Every day it seems like I'm faced with something new to adjust to – a new pain, a new limitation, a new craving, discomfort, fear, or idea. Being pregnant is an ongoing series of adjustments – much, I expect, like being a parent is bound to be. While this can all make my life pretty challenging, now and then I stop to consider how it might affect the man who lives with me.
Of course, when I say "now and then" I certainly don't mean often. Most of the time I can be pretty callous about my husband's discomforts. In fact, hearing him complain about being tired, sore, or suffering from indigestion, can sometimes make me say things I later regret. "Who you tellin'?!" gets thrown around a lot. To be perfectly honest, sometimes I just want to smack that man silly.
But every now and then I do wonder – what is this like for him? He knows there is a baby on the way. He's watched my belly grow, felt little kicks through my skin, and he's been present at all but one prenatal appointment. He sat right next to me during every weird birthing video and every lecture on childbirth. The man knows all the terminology, from mucus plugs to episiotimies.
I'd like to take a moment to acknowledge that not all men would be so supportive. As far as partners go, I know that I'm lucky. I wonder if he feels the same way?
I mean, living with me has it's challenges, even when I'm not pregnant. Now that I'm knocked up, I'm a lot more demanding. First of all, I eat EVERYTHING. No snack is safe from the ravenous appetite of my third trimester. The poor guy goes to make a sandwich before work only to find that I've polished off the bread at some point during the night.
Then there's the whole bending over thing. Since my contractions started, I've pretty much given up on anything that requires me to bend down. As a result, "Honey can you ______?" has replaced a number of my usual chores.
And, of course, I'm moody, unpredictable, and sometimes inconsolable. For the most part, I stay pretty chipper, but every week or so I'm hit with a new wall of hormones and shit. gets. real. There's crying, plenty of crying, and my anxiety is often let out by rattling my worries off to Scott, over and over. Other times I'm just kind of mean. Since there are only two people in the house, you can guess who I'm usually being mean to. (The poor dog also gets a share of my impatience. STOP BARKING!!)
Those are the bad days. On the good days I keep one eye on the clock, waiting for Scott to get home. Work is a drag, so I look forward to him coming home every day, and every day I jump him, expecting an immediate reciprocation of joy, affection, and enthusiasm. Sounds nice, but imagine if you are that tired guy, coming home after a crappy day of work. It's hard to switch from gloom to sunshine just because your wife is happy to see you.

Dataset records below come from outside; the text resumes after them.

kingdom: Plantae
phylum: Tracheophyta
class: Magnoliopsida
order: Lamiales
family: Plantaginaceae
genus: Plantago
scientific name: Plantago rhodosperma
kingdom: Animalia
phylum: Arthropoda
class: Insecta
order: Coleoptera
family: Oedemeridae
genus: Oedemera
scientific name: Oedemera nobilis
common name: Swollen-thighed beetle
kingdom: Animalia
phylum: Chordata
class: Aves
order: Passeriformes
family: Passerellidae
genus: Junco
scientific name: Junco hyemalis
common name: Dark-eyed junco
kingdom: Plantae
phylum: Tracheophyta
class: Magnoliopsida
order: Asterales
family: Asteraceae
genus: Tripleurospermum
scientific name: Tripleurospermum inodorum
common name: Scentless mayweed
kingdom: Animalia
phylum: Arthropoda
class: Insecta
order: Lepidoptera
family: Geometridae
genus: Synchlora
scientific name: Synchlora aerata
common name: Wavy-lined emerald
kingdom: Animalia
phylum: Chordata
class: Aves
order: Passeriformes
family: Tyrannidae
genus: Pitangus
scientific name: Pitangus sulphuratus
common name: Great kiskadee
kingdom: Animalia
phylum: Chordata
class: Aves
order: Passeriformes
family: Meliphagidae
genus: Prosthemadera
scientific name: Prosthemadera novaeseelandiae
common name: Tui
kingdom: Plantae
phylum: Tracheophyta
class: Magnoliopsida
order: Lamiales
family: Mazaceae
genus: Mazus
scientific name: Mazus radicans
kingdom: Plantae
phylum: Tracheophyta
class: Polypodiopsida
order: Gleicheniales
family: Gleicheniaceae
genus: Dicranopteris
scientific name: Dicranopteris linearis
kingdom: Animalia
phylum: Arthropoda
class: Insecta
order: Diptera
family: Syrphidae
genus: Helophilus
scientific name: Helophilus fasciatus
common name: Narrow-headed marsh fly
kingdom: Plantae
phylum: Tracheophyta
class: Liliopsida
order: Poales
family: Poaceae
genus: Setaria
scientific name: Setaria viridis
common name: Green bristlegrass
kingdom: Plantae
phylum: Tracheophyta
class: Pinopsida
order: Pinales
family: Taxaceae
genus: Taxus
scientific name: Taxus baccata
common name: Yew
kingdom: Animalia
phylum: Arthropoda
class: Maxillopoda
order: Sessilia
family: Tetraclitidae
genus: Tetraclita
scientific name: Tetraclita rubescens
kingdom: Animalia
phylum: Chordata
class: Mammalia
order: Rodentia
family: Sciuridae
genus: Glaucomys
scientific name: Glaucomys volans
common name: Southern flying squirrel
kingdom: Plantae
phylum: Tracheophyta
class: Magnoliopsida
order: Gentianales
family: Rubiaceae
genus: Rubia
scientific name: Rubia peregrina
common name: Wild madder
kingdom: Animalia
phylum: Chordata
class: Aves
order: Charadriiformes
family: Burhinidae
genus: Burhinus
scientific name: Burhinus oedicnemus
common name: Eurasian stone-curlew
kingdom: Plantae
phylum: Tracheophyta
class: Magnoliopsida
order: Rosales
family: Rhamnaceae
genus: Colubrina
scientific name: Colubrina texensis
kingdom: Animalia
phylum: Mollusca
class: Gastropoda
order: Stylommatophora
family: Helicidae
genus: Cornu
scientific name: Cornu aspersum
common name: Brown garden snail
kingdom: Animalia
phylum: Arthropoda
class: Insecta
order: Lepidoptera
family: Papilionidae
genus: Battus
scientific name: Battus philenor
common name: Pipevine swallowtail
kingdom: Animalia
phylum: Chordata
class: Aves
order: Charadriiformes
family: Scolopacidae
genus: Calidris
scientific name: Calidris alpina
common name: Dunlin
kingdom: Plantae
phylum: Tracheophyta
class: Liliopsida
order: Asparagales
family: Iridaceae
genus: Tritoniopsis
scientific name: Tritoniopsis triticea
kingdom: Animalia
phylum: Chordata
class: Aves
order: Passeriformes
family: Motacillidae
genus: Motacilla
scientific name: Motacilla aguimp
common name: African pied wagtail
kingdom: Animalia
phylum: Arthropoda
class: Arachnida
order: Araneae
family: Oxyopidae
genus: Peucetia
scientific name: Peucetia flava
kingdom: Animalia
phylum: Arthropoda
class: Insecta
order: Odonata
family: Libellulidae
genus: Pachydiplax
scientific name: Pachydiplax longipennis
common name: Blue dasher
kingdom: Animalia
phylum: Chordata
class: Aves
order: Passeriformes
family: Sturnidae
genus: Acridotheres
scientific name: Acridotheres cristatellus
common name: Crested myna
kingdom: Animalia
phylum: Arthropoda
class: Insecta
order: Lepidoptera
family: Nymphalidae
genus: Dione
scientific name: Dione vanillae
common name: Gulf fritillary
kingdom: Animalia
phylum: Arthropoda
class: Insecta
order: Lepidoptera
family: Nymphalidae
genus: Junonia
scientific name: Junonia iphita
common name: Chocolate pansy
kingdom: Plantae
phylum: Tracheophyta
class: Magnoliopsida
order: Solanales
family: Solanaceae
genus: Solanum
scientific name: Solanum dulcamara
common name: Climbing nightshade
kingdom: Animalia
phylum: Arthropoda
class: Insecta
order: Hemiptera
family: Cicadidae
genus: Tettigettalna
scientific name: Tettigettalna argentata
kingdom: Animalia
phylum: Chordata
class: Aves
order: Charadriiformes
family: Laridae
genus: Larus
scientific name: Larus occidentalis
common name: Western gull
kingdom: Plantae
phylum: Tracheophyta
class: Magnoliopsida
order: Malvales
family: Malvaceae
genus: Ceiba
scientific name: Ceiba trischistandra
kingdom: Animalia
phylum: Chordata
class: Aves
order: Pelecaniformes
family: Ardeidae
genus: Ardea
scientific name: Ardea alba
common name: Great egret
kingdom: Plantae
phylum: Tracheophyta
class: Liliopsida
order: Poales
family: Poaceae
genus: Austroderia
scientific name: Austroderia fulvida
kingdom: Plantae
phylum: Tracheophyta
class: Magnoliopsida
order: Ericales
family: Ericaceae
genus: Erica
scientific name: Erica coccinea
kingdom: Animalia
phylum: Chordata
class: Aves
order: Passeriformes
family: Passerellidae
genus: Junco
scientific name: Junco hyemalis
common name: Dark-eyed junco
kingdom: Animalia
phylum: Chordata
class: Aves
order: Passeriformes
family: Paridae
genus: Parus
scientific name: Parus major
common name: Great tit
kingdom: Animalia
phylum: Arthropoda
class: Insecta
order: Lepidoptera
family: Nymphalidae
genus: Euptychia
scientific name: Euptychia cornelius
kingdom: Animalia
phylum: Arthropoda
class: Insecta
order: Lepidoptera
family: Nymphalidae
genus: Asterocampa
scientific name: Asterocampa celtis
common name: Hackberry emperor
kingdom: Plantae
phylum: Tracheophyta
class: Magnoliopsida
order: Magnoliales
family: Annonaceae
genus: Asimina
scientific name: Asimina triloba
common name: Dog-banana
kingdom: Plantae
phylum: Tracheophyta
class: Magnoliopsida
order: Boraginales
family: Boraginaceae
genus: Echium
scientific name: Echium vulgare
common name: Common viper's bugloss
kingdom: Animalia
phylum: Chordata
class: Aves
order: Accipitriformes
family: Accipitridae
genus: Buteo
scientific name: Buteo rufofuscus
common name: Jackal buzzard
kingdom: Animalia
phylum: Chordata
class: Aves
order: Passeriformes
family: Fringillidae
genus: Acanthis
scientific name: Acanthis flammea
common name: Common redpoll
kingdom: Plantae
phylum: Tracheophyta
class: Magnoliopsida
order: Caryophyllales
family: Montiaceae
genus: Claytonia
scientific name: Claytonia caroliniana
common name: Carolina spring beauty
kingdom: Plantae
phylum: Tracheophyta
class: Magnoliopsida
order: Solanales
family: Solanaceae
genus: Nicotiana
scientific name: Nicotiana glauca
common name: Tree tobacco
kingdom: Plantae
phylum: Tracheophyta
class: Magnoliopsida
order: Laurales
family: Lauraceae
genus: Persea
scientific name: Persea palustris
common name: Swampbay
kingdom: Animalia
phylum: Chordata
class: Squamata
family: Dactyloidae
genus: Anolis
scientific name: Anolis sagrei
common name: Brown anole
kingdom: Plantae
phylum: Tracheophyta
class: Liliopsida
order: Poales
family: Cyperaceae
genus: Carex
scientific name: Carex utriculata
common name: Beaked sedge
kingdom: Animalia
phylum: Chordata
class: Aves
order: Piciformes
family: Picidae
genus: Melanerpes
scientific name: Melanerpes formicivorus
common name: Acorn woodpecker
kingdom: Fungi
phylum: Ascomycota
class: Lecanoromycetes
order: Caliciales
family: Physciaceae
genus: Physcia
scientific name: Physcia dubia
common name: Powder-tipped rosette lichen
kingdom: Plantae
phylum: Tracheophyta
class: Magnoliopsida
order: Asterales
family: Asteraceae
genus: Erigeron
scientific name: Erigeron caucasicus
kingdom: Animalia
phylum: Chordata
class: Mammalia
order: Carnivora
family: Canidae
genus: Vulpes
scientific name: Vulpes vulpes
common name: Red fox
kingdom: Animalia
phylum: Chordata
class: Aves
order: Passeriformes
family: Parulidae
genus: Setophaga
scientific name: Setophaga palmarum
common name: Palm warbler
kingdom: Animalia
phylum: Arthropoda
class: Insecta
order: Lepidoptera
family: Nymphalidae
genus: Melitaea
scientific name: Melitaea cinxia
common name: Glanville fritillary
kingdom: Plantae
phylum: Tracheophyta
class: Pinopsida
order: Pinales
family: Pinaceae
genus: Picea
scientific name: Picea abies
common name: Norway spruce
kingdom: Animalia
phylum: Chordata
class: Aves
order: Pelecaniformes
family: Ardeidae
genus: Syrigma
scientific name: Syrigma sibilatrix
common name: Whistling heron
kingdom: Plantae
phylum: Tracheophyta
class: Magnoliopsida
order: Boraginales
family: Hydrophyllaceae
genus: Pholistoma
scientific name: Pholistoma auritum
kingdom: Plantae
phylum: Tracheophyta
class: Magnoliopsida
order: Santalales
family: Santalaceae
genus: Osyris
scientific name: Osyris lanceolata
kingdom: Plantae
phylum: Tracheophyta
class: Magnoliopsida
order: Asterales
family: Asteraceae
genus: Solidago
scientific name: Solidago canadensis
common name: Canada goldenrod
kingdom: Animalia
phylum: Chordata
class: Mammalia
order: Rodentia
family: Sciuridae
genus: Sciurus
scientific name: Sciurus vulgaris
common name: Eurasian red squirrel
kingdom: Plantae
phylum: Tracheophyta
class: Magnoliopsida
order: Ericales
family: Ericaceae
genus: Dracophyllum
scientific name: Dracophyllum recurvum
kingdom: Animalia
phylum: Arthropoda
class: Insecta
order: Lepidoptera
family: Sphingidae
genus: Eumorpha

On top of all this, he's still expected to be crazy about me, despite my moods, needs, and expectations. I still want him to look at me like he did before I had an enormous belly. The body he's used to being attracted to has been transformed. It's not just the belly, either. Everything has changed, and in some of the most sensitive places. When he hugs me he can only get so close. The baby between us keeps him at a distance. It's his job to act like he enjoys it all just as much as ever, but can he? How would I feel if he suddenly changed shape?
I also wonder how real this all feels to him. I'm often confounded by the idea that I'm about to be a mother, that this squirmy, kicking being inside me is, in fact, my own baby. If it's that hard for me to process reality when life is literally growing inside me, how can he possibly be prepared? I ask him if he can even believe it and all he can say is "Yeah. Of course I can."
I feel like this has all gone by in an instant. He says he feels like I've been pregnant forever. I'm up at night worrying about becoming a parent. He approaches the entire thing with some kind of mystical machismo, confident in our innate ability to care for a tiny infant.
Once I was talking to him about infertility, and how powerful the drive to have a baby could be in a woman. When your body and your soul decides that it needs to be a mother, that feeling can be all-encompassing. It's an urge that screams to be fulfilled. I said that I thought it was puzzling that men didn't feel that same urge, and I wondered why he, specifically, a man who certainly wanted kids, wasn't equally destroyed by the prospect of not being able to have them.
He told me that he felt like women had their bodies to tell them if they needed a child, the urge to create, but that he thought men were different. Men, he said, can't understand how much they need their children until they have them, then suddenly they have a purpose, a meaning in their life that wasn't there before. The male urge comes after the baby, the urge to provide, protect, and nurture.
He said that if we really couldn't have kids of our own that it would hurt, but he could get past it. On the other hand, if he were unable to care for any kids that we did have, if he were to fail them, that would kill him in the same way that infertility was killing me.
Yeah, so maybe I should forgive him for not rubbing my feet. He's a good guy.